Auch die allenthalben erfolgte Verurteilung des Rauswurfs des Journalisten, über die selbstverständlich ebenfalls breit berichtet wird, erhöht das Aufmerksamkeitskapital der AfD. Damit diese Nummer nicht zu schnell endet und es ihr am Nachhall nicht fehle, entschuldigt sich die AfD. Die „Sächsische Zeitung“ nimmt die Entschuldung natürlich an. Und das Ganze ist wieder auf der Titelseite.

Reumütig räumt die AfD ein, es fehle ihren Leuten noch am professionellen, gelassenen Umgang mit den Medien. Im Übrigen sei es natürlich ein Fehler gewesen, den Vorwurf der „Hetzartikel“ nicht geprüft zu haben, bevor über den Rauswurf abgestimmt worden sei. Da fragt man sich denn, welche Ad-hoc-Untersuchungskommission künftig objektiv zu urteilen habe, wer denn nun ein Hetzer ist und wer doch nicht.

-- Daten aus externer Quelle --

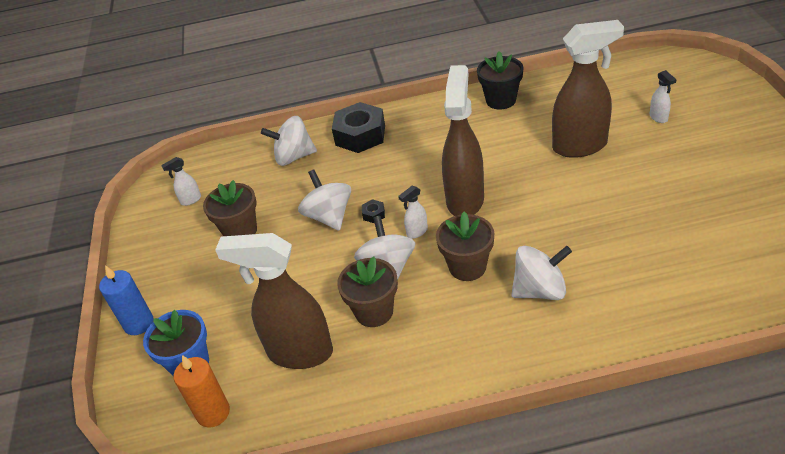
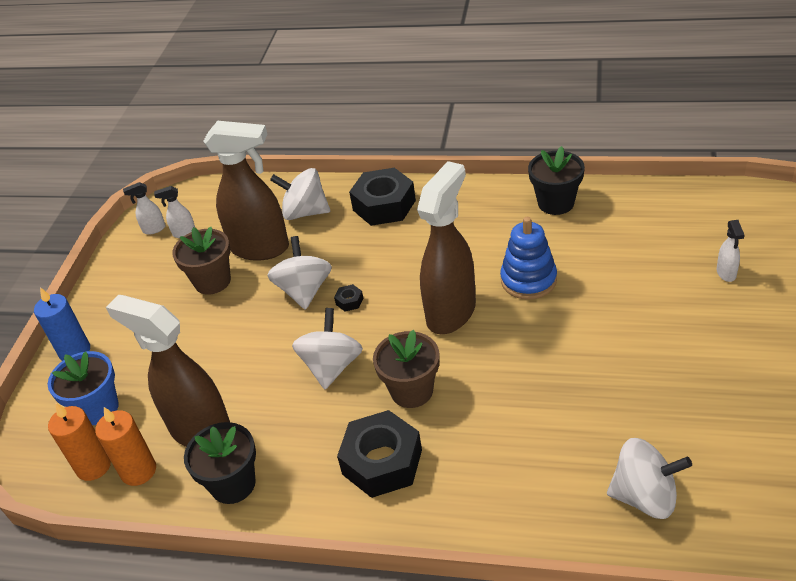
camera: 20 degrees right, 0 degrees up
brown flower pot [337,256,398,327] -> none
white spray bottle [398,186,428,239] -> white spray bottle moved to [123,182,166,234]
white spinning top [511,246,572,300] -> white spinning top moved to [607,438,692,519]
brown spray bottle [552,20,624,158] -> brown spray bottle moved to [203,121,289,261]
none -> orange candle [95,407,156,486]
none -> black flower pot [184,422,256,504]
none -> black nut [337,410,422,498]
none -> blue stacking toy [500,217,557,300]

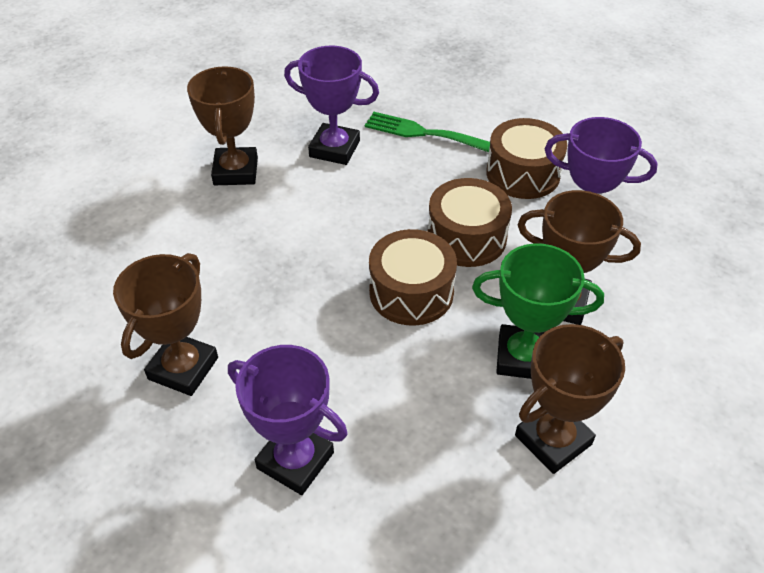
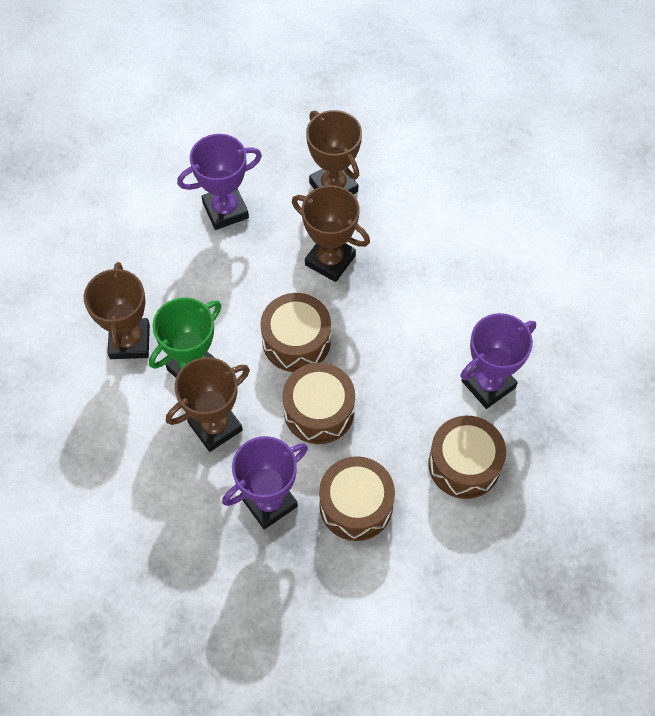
camera: 125 degrees right, 15 degrees up
brown trophy [187,66,258,185] -> brown trophy moved to [292,185,370,282]
green fork [365,112,490,152] -> brown drum [428,416,506,499]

Verfolgt man die sonnabendlichen Leserbriefseiten der „Sächsischen Zeitung“ und die auf ihnen dokumentierten Wogen der Klage über die „einseitige“ Berichterstattung zu AfD und Pegida, kann man nur ahnen, wie viele Leser der SZ für die AfD-Ordnungsmaßnahme durchaus Sympathie gehabt haben und auf jeden Fall Verständnis dafür zeigen, dass die politisch Blauen nicht so gelassen mit den Schreiberlingen umgehen.

Die AfD-Festspiele werden unterdessen mit Petry gegen Höcke munter weitergehen, wodurch gleichzeitig die nationalen und bürgerlichen Sympathisanten-Reservoirs maximal erschlossen werden – dank des zu erwartenden medialen Dauerspektakels um dieses Duell. Nach dem Trump-Triumph herrschte das innermediale Sich-Asche-aufs-Haupt-Streuen vor: Irgendwas müssen wir künftig anders machen. Das ist vorbei. Business as usual.

Nicht ganz. Denn schon vorher hatte die „Sächsische Zeitung“ den Pressekodex für sich punktuell außer Kraft gesetzt und nennt nun im Prinzip die Nationalitäten von Tatverdächtigen auch ohne Bezug derselben zur Tat. Das hat natürlich rein gar damit zu tun, dass sich beinahe in Hör- und Sichtweite des Sitzes der Hauptredaktion allmontäglich Pegida zusammenfindet.

Das Leben ist nicht einfach. Auch nicht die Sache mit den klassischen Nachrichtenfaktoren, die darüber entscheiden, ob etwas zur Meldung wird oder nicht. Wird womöglich in den komplizierten Verhältnissen der postglobalen Postmoderne auch derjenige „postfaktisch“, der an der Fakten-Konstruktion nach Lehrbuch festhält? Ich weiß es nicht. Fakt aber ist: Die gewohnten Rituale der „vierten Gewalt“ führen ebenso in die Irre wie die unreflektierte Perpetuierung der überkommenen politischen Inszenierungen.